[Stored data entries]
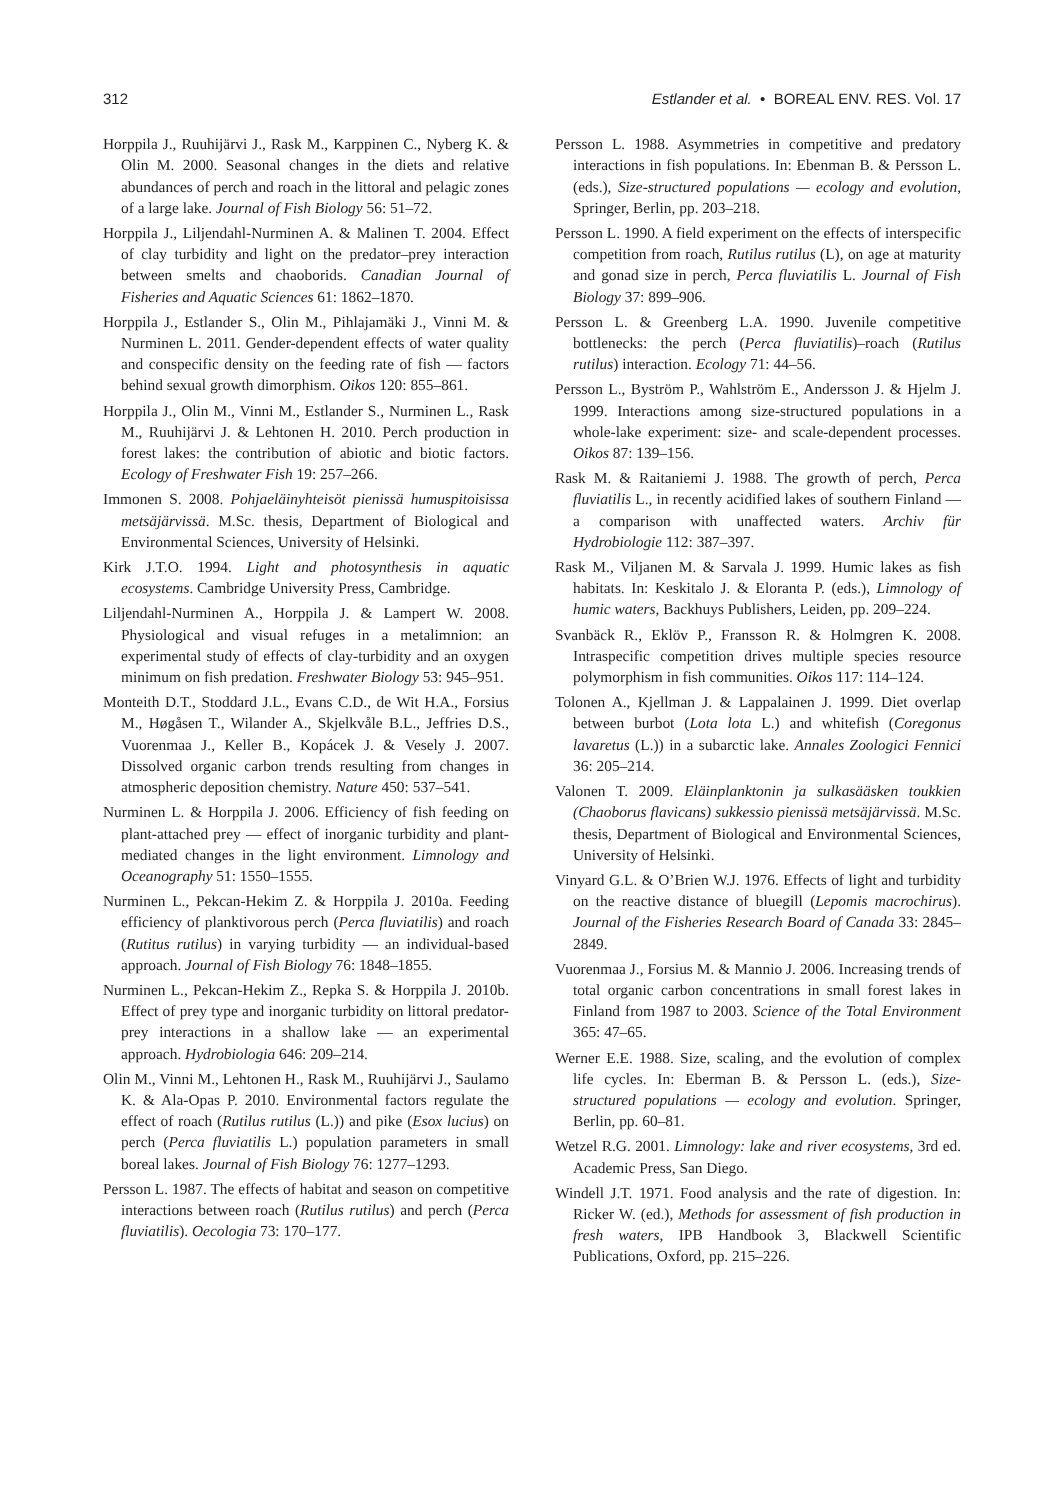312 Estlander et al. • BOREAL ENV. RES. Vol. 17
Horppila J., Ruuhijärvi J., Rask M., Karppinen C., Nyberg K. & Olin M. 2000. Seasonal changes in the diets and relative abundances of perch and roach in the littoral and pelagic zones of a large lake. Journal of Fish Biology 56: 51–72.
Horppila J., Liljendahl-Nurminen A. & Malinen T. 2004. Effect of clay turbidity and light on the predator–prey interaction between smelts and chaoborids. Canadian Journal of Fisheries and Aquatic Sciences 61: 1862–1870.
Horppila J., Estlander S., Olin M., Pihlajamäki J., Vinni M. & Nurminen L. 2011. Gender-dependent effects of water quality and conspecific density on the feeding rate of fish — factors behind sexual growth dimorphism. Oikos 120: 855–861.
Horppila J., Olin M., Vinni M., Estlander S., Nurminen L., Rask M., Ruuhijärvi J. & Lehtonen H. 2010. Perch production in forest lakes: the contribution of abiotic and biotic factors. Ecology of Freshwater Fish 19: 257–266.
Immonen S. 2008. Pohjaeläinyhteisöt pienissä humuspitoisissa metsäjärvissä. M.Sc. thesis, Department of Biological and Environmental Sciences, University of Helsinki.
Kirk J.T.O. 1994. Light and photosynthesis in aquatic ecosystems. Cambridge University Press, Cambridge.
Liljendahl-Nurminen A., Horppila J. & Lampert W. 2008. Physiological and visual refuges in a metalimnion: an experimental study of effects of clay-turbidity and an oxygen minimum on fish predation. Freshwater Biology 53: 945–951.
Monteith D.T., Stoddard J.L., Evans C.D., de Wit H.A., Forsius M., Høgåsen T., Wilander A., Skjelkvåle B.L., Jeffries D.S., Vuorenmaa J., Keller B., Kopácek J. & Vesely J. 2007. Dissolved organic carbon trends resulting from changes in atmospheric deposition chemistry. Nature 450: 537–541.
Nurminen L. & Horppila J. 2006. Efficiency of fish feeding on plant-attached prey — effect of inorganic turbidity and plant-mediated changes in the light environment. Limnology and Oceanography 51: 1550–1555.
Nurminen L., Pekcan-Hekim Z. & Horppila J. 2010a. Feeding efficiency of planktivorous perch (Perca fluviatilis) and roach (Rutitus rutilus) in varying turbidity — an individual-based approach. Journal of Fish Biology 76: 1848–1855.
Nurminen L., Pekcan-Hekim Z., Repka S. & Horppila J. 2010b. Effect of prey type and inorganic turbidity on littoral predator-prey interactions in a shallow lake — an experimental approach. Hydrobiologia 646: 209–214.
Olin M., Vinni M., Lehtonen H., Rask M., Ruuhijärvi J., Saulamo K. & Ala-Opas P. 2010. Environmental factors regulate the effect of roach (Rutilus rutilus (L.)) and pike (Esox lucius) on perch (Perca fluviatilis L.) population parameters in small boreal lakes. Journal of Fish Biology 76: 1277–1293.
Persson L. 1987. The effects of habitat and season on competitive interactions between roach (Rutilus rutilus) and perch (Perca fluviatilis). Oecologia 73: 170–177.
Persson L. 1988. Asymmetries in competitive and predatory interactions in fish populations. In: Ebenman B. & Persson L. (eds.), Size-structured populations — ecology and evolution, Springer, Berlin, pp. 203–218.
Persson L. 1990. A field experiment on the effects of interspecific competition from roach, Rutilus rutilus (L), on age at maturity and gonad size in perch, Perca fluviatilis L. Journal of Fish Biology 37: 899–906.
Persson L. & Greenberg L.A. 1990. Juvenile competitive bottlenecks: the perch (Perca fluviatilis)–roach (Rutilus rutilus) interaction. Ecology 71: 44–56.
Persson L., Byström P., Wahlström E., Andersson J. & Hjelm J. 1999. Interactions among size-structured populations in a whole-lake experiment: size- and scale-dependent processes. Oikos 87: 139–156.
Rask M. & Raitaniemi J. 1988. The growth of perch, Perca fluviatilis L., in recently acidified lakes of southern Finland — a comparison with unaffected waters. Archiv für Hydrobiologie 112: 387–397.
Rask M., Viljanen M. & Sarvala J. 1999. Humic lakes as fish habitats. In: Keskitalo J. & Eloranta P. (eds.), Limnology of humic waters, Backhuys Publishers, Leiden, pp. 209–224.
Svanbäck R., Eklöv P., Fransson R. & Holmgren K. 2008. Intraspecific competition drives multiple species resource polymorphism in fish communities. Oikos 117: 114–124.
Tolonen A., Kjellman J. & Lappalainen J. 1999. Diet overlap between burbot (Lota lota L.) and whitefish (Coregonus lavaretus (L.)) in a subarctic lake. Annales Zoologici Fennici 36: 205–214.
Valonen T. 2009. Eläinplanktonin ja sulkasääsken toukkien (Chaoborus flavicans) sukkessio pienissä metsäjärvissä. M.Sc. thesis, Department of Biological and Environmental Sciences, University of Helsinki.
Vinyard G.L. & O’Brien W.J. 1976. Effects of light and turbidity on the reactive distance of bluegill (Lepomis macrochirus). Journal of the Fisheries Research Board of Canada 33: 2845–2849.
Vuorenmaa J., Forsius M. & Mannio J. 2006. Increasing trends of total organic carbon concentrations in small forest lakes in Finland from 1987 to 2003. Science of the Total Environment 365: 47–65.
Werner E.E. 1988. Size, scaling, and the evolution of complex life cycles. In: Eberman B. & Persson L. (eds.), Size-structured populations — ecology and evolution. Springer, Berlin, pp. 60–81.
Wetzel R.G. 2001. Limnology: lake and river ecosystems, 3rd ed. Academic Press, San Diego.
Windell J.T. 1971. Food analysis and the rate of digestion. In: Ricker W. (ed.), Methods for assessment of fish production in fresh waters, IPB Handbook 3, Blackwell Scientific Publications, Oxford, pp. 215–226.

WORK INSTRUCTION: The lines above, starting at the one with "Tolonen A., Kjellman" and ending at the one with "Valonen T. 2009.", are the only ones to return, exactly as written.

RESPONSE:
Tolonen A., Kjellman J. & Lappalainen J. 1999. Diet overlap between burbot (Lota lota L.) and whitefish (Coregonus lavaretus (L.)) in a subarctic lake. Annales Zoologici Fennici 36: 205–214.
Valonen T. 2009. Eläinplanktonin ja sulkasääsken toukkien (Chaoborus flavicans) sukkessio pienissä metsäjärvissä. M.Sc. thesis, Department of Biological and Environmental Sciences, University of Helsinki.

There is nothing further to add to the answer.